* _PROBLEM DESCRIPTION_: Turn the source text in the material below into a Markdown table with the columns "Row" and "Line," numbering each nonblank line in order and skipping blank lines. Leave the pictures out of the answer.
SOURCE MATERIAL Start Marker
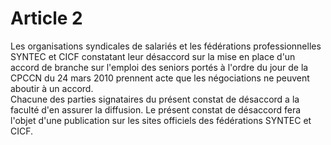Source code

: # Article 2

  
Les organisations syndicales de salariés et les fédérations professionnelles SYNTEC et CICF constatant leur désaccord sur la mise en place d'un accord de branche sur l'emploi des seniors portés à l'ordre du jour de la CPCCN du 24 mars 2010 prennent acte que les négociations ne peuvent aboutir à un accord.  
Chacune des parties signataires du présent constat de désaccord a la faculté d'en assurer la diffusion. Le présent constat de désaccord fera l'objet d'une publication sur les sites officiels des fédérations SYNTEC et CICF.

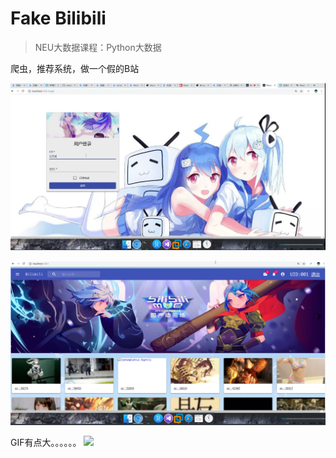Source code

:# Fake Bilibili
> NEU大数据课程：Python大数据

爬虫，推荐系统，做一个假的B站

![](screenshot1.png)

![](screenshot2.png)

GIF有点大。。。。。。
![](capture.gif)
SOURCE MATERIAL End Marker
* _SOLUTION_:
| Row | Line |
|---|---|
| 1 | Source code |
| 2 | : # Article 2 |
| 3 | Les organisations syndicales de salariés et les fédérations professionnelles SYNTEC et CICF constatant leur désaccord sur la mise en place d'un accord de branche sur l'emploi des seniors portés à l'ordre du jour de la CPCCN du 24 mars 2010 prennent acte que les négociations ne peuvent aboutir à un accord.   |
| 4 | Chacune des parties signataires du présent constat de désaccord a la faculté d'en assurer la diffusion. Le présent constat de désaccord fera l'objet d'une publication sur les sites officiels des fédérations SYNTEC et CICF. |
| 5 | Source code |
| 6 | :# Fake Bilibili |
| 7 | > NEU大数据课程：Python大数据 |
| 8 | 爬虫，推荐系统，做一个假的B站 |
| 9 | ![](screenshot1.png) |
| 10 | ![](screenshot2.png) |
| 11 | GIF有点大。。。。。。 |
| 12 | ![](capture.gif) |